Directions for this task: Please return all lines of the data below containing the string "noen".

Extracted material:
╭──
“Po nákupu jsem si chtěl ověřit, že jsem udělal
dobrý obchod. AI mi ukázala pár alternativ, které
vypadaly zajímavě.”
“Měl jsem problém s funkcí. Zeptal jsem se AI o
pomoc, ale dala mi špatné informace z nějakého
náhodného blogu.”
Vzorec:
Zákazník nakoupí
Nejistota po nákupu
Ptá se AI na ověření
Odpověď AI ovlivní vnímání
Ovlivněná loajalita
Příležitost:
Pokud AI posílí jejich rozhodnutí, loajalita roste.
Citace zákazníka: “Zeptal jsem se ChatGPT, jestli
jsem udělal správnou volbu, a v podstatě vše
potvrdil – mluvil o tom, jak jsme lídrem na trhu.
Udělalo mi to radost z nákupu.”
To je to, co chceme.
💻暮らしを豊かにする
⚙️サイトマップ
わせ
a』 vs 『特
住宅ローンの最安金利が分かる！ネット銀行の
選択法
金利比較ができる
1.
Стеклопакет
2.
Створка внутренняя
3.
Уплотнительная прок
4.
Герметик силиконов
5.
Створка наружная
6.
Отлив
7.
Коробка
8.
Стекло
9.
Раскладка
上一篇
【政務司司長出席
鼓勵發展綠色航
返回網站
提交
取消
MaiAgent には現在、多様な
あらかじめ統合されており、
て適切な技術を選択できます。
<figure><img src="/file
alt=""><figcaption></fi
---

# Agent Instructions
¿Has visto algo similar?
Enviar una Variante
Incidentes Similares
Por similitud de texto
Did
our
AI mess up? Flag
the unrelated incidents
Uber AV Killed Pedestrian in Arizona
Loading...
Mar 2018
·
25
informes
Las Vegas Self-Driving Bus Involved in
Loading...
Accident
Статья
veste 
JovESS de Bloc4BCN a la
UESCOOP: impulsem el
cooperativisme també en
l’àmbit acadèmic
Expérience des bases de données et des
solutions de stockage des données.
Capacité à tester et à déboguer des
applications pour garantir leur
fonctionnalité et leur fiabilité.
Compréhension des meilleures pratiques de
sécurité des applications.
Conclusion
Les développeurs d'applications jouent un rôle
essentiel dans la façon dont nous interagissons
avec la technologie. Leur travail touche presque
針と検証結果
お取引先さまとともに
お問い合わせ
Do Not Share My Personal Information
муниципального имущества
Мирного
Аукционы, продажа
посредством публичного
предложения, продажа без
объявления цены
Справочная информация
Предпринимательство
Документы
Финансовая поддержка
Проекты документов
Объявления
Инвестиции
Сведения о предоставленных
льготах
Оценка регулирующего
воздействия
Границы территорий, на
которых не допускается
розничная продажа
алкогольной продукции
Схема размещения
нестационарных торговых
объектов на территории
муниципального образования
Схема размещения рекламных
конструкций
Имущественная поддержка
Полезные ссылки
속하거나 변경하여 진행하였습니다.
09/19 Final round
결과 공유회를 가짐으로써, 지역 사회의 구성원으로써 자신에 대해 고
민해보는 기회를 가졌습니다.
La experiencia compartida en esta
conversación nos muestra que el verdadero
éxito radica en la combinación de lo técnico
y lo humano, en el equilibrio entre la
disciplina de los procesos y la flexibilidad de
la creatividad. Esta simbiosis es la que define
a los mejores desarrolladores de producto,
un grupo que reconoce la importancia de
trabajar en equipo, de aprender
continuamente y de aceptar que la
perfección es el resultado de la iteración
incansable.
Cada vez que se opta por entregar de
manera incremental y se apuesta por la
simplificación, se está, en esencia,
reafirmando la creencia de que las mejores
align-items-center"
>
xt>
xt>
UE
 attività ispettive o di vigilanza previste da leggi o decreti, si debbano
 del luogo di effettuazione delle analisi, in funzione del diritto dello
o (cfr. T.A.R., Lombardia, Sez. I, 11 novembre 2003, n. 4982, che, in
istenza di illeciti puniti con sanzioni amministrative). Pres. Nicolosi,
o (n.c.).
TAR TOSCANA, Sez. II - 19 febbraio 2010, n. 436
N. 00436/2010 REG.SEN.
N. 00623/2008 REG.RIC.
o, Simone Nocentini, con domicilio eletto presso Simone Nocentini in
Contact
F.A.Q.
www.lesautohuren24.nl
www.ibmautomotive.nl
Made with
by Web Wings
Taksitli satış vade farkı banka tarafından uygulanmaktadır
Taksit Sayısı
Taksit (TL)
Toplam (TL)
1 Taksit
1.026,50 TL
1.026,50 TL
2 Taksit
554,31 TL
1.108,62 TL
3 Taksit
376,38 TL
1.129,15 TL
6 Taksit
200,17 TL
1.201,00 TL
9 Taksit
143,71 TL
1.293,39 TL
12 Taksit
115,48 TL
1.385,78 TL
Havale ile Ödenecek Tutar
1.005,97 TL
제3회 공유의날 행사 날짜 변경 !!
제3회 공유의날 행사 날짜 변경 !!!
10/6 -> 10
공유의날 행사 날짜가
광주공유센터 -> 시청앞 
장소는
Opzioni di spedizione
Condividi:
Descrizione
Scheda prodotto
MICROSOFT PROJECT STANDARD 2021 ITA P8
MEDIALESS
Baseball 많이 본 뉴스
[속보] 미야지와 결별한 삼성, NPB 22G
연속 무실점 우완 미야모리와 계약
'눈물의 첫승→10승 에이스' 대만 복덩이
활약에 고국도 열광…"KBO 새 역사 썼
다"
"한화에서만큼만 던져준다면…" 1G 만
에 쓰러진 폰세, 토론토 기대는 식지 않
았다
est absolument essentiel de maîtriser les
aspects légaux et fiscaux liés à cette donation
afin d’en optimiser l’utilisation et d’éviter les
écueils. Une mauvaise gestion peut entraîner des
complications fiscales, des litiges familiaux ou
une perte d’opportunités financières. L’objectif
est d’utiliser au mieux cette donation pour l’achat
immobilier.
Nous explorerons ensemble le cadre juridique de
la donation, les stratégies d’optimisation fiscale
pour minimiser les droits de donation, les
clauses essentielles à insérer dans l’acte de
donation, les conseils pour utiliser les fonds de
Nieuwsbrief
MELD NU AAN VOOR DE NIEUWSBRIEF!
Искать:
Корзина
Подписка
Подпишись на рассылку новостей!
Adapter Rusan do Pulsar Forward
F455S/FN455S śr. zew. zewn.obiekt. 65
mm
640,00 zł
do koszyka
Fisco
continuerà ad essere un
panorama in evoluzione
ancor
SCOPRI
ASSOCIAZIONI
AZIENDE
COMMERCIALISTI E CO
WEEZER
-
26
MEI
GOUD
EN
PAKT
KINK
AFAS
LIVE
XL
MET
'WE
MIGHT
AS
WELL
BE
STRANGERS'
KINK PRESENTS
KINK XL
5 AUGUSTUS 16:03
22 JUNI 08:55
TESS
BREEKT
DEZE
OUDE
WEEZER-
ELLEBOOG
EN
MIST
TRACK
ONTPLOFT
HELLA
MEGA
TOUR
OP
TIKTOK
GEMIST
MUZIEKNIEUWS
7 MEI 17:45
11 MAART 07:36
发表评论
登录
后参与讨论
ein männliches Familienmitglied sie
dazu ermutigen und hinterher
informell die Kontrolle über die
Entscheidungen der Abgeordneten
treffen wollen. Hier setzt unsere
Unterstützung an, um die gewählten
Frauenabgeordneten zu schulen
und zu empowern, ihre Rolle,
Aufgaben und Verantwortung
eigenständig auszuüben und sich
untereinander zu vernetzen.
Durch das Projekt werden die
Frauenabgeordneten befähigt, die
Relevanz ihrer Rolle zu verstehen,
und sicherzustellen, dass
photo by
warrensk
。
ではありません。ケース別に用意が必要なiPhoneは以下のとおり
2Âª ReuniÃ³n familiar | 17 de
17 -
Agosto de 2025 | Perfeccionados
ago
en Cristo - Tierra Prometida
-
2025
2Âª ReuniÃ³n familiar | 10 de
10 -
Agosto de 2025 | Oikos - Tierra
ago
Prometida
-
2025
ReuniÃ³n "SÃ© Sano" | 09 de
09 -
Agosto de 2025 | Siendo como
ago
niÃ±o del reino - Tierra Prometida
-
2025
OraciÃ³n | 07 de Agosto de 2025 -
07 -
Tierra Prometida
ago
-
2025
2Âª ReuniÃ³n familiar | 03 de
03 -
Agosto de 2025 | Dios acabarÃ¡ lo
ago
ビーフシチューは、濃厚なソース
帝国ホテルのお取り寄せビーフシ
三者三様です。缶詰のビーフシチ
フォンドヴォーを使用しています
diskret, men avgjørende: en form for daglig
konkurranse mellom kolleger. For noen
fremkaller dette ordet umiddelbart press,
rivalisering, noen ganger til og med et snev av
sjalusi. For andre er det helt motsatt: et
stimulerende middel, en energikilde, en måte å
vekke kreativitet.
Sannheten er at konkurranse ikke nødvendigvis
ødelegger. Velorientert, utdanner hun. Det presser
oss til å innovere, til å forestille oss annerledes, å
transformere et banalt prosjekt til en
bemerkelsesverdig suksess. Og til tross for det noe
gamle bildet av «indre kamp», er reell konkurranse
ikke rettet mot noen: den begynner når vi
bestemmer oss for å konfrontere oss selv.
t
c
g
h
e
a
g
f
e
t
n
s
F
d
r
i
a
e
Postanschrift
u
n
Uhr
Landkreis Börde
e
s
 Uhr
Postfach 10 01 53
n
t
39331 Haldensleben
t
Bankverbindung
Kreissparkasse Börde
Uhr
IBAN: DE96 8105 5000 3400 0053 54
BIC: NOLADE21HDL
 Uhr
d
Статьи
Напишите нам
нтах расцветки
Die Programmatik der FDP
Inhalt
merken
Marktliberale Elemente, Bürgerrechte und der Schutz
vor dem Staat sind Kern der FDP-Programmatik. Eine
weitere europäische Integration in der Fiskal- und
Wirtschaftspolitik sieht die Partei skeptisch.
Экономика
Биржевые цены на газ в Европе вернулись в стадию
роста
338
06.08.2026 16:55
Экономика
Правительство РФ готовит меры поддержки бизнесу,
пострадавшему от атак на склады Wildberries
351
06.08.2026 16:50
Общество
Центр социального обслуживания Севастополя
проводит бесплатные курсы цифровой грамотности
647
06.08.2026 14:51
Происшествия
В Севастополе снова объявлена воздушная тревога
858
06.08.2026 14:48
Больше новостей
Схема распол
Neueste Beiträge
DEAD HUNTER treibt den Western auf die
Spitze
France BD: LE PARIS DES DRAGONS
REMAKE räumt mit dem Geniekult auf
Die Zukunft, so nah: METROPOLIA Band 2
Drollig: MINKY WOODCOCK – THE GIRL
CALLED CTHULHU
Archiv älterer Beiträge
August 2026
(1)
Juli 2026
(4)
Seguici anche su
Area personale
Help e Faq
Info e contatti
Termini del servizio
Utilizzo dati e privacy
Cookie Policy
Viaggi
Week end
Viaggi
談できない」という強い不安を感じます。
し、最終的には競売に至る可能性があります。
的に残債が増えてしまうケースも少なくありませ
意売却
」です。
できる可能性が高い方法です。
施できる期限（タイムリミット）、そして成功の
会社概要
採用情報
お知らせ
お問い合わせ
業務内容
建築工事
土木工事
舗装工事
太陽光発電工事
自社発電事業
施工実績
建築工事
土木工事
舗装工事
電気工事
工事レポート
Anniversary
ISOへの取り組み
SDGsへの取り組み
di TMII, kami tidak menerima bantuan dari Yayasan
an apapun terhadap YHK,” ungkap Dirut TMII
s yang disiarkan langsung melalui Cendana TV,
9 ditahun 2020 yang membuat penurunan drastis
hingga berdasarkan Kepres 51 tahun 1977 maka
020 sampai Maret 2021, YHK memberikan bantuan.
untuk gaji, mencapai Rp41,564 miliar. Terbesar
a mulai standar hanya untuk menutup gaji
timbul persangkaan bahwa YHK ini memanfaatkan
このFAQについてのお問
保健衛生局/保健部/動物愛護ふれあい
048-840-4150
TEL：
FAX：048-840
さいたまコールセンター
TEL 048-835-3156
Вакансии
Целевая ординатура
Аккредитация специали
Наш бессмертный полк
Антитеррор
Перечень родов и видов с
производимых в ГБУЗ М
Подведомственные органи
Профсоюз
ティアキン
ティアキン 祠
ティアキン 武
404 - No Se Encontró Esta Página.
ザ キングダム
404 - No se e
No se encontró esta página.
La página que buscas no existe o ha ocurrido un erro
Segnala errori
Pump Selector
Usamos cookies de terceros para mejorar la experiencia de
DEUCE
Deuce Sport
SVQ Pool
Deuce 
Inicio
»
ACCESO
╰──
Written answer:
konkurranse mellom kolleger. For noen
rivalisering, noen ganger til og med et snev av
ikke rettet mot noen: den begynner når vi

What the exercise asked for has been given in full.